Review: Moonlight’s ‘Newsies’ headlined by fierce, high-flying fun
Sure, every reporter worth his or her ink stains has tap-danced around deadlines or performed the dodge-the-editor mambo. (Sorry, boss!) But the biz never looked half so fun — nor high-flying — as in the dazzlingly dance-happy “Newsies.”
Moonlight Stage Productions’ just-opened regional premiere of the 2012 movie-based musical bursts with personality, passion and talent — and like the defiant young newspaper hawkers it celebrates, this show knows how to make the sale.
If “Newsies” occasionally lets slip its Disney pedigree with a bit of over-earnestness or some turns toward the predictable, it still would take one sour son of a gun — or son of a newspaper mogul, given how those media titans get taken to task here — to out-and-out dislike this show.
Director Larry Raben marshals a versatile and diverse cast of nearly 30 to tell the history-inspired story of young, struggling paper-peddlers in 1899 New York. Many of these kids — including fast-talking Jack Kelly (Dillon Klena) and his hard-luck but upbeat pal, Crutchie (Austyn Myers) — are orphans who live on the mean streets and get by one newspaper sale at a time.

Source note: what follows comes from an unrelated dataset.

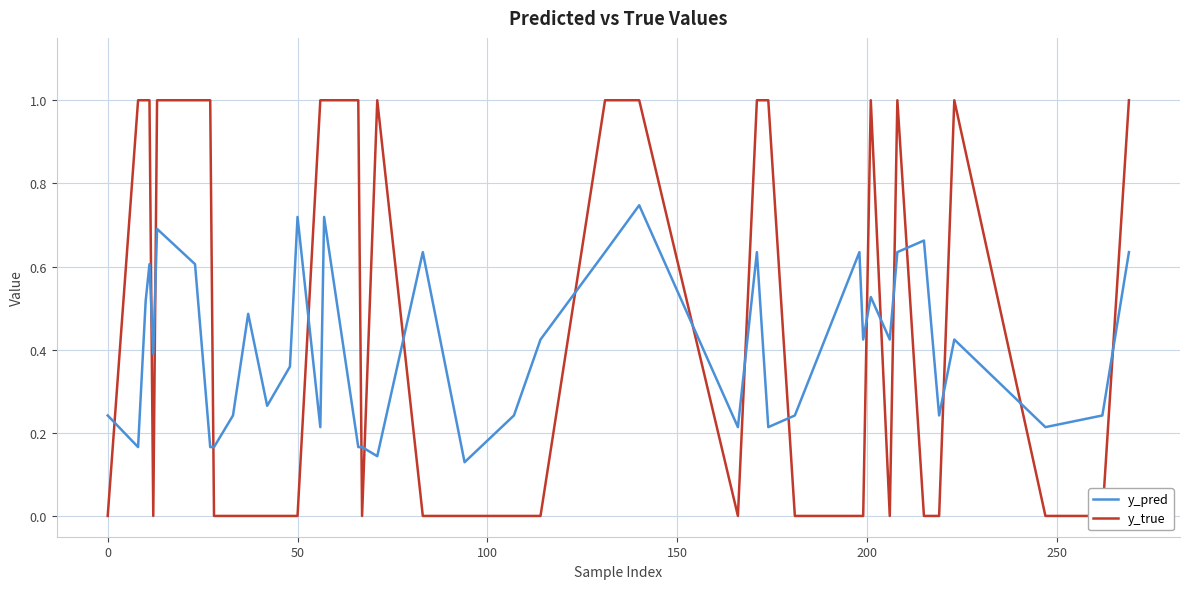

Does the chart display data point markers on the line(s)?

No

But those “papes” are about to become more precious: Publisher Joseph Pulitzer (Hank Stratton) sees an opportunity to gouge a bit more out of the newsies, and decides to raise the wholesale price of his New York World by a dime per 100.
“I’ll give them a lesson in economics!” Pulitzer exults, while one of the newsies laments: “I could eat for two days on a dime.”
So led by the pugnacious Jack, with a publicity assist from a tough young reporter by the pen name Katherine Plumber (Katharine McDonough), the newsies vow to make Pulitzer eat his words.
They form a union and announce their vow to strike on the stirring “The World Will Know,” one of many well-turned numbers by the go-to Disney composer Alan Menken. (Most of the show’s music, with lyrics by Jack Feldman, is from the 1992 movie; Harvey Fierstein adapted the story for the stage.)
The show’s leads are first-rate: Klena, in a major star turn, completely inhabits Jack from his New Yawk accent and renegade posturing (on such songs as the buoyant “Carrying the Banner”) to his glints of vulnerability — as played out in the wistful “Santa Fe,” which relates Jack’s dream of someday escaping the grit and grimness of the city.
McDonough is also steely and funny as the world-wise Kate, and unleashes a knockout vocal on the song “Watch What Happens”; there’s a winning give-and-take of comic chemistry between her and Klena.
Young Noah Baird is a cool and confident scene-stealer as the junior newsie Les, brother to newcomer Davey (Scott Arnold, also good). Shirley Johnston, as the vaudeville star Medda Larkin, brings sultry vocals to “That’s Rich,” and Stratton likewise sings with gusto on “The Bottom Line.”
And it’s a treat to see the ever-talented Myers, who grew up on San Diego’s stages, bring his appealing voice and ebullient spirit to the irrepressible Crutchie.
Karl Warden’s choreography is a wonder on number after number, backed by the work of musical director/conductor Randi Ellen Rudolph’s fine 11-member band, which brings out all kinds of satisfying old-tymey textures.
Warden’s work is especially splashy on “Seize the Day,” which gets the ensemble “skating” on newspapers; and “King of New York,” which shows off impressive tap-dancing chops by Baird and others. Those scenes are flattered by Jennifer Edwards’ rich range of lighting; the production’s costumes (coordinated by Carlotta Malone and Crystal Burden) and crisp sound (designed by Jim Zadai) also stand out.
There’s some irony to the themes of the show, given the labor troubles and wage questions Disney itself has faced lately.
But you have to feel a little of that rah-rah spirit when the ensemble marches out into the crowd to distribute copies of the newsies’ own underground paper.
The show may be a fictionalized take on what happened in 1899, but at Moonlight it’s still one rouser of a tale. And that ain’t fake news.
When: 8 p.m. Wednesdays-Sundays. (Doors open at 6:30 p.m.) Through Aug. 4.
Where: Moonlight Stage Productions at Moonlight Amphitheatre, 1250 Vale Terrace Drive (in Brengle Terrace Park), Vista.